Most learning about process happens in theory, before the work. This happened in the middle of a sprint, with a real deadline, on a real problem. The machine didn’t teach her my process. It made my process visible enough to ask about.


There is a version of the “AI will take your job” panic that understands this and a version that doesn’t. The version that doesn’t focuses on tools — which ones are fastest, which ones produce the best images, which ones can write the deck. The version that does asks a harder question: what does it mean that the machine can only do what you can tell it to do?

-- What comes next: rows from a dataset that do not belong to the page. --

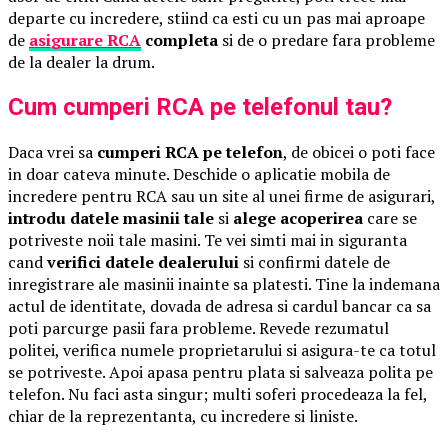
departe cu incredere, stiind ca esti cu un pas mai aproape
de
asigurare RCA
completa
si de o predare fara probleme
de la dealer la drum.
Cum cumperi RCA pe telefonul tau?
Daca vrei sa
cumperi RCA pe telefon
, de obicei o poti face
in doar cateva minute. Deschide o aplicatie mobila de
incredere pentru RCA sau un site al unei firme de asigurari,
introdu datele masinii tale
si
alege acoperirea
care se
potriveste noii tale masini. Te vei simti mai in siguranta
cand
verifici datele dealerului
si confirmi datele de
inregistrare ale masinii inainte sa platesti. Tine la indemana
actul de identitate, dovada de adresa si cardul bancar ca sa
poti parcurge pasii fara probleme. Revede rezumatul
politei, verifica numele proprietarului si asigura-te ca totul
se potriveste. Apoi apasa pentru plata si salveaza polita pe
telefon. Nu faci asta singur; multi soferi procedeaza la fel,
chiar de la reprezentanta, cu incredere si liniste.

Because that’s the real question: not whether AI is replacing design expertise, but whether you have any to reveal. The designers who are building faster, thinking more precisely, teaching better with AI aren’t the ones who found the best shortcut. They’re the ones who did the uncomfortable work of paying attention to what they actually do — and found out it was different from what they thought.

The technology isn’t new in kind. People have been trying to make tacit design knowledge explicit since the Bauhaus. What’s new is the machine’s tolerance for ambiguity, which is zero. Every previous attempt to systematize design knowledge still let the practitioner off the hook — you could always fall back on “you’ll understand when you’ve done it for a while.” The machine doesn’t allow that. It follows what you wrote. And what you wrote is always, at first, incomplete.

That incompleteness is not a failure. It’s the finding. Start there.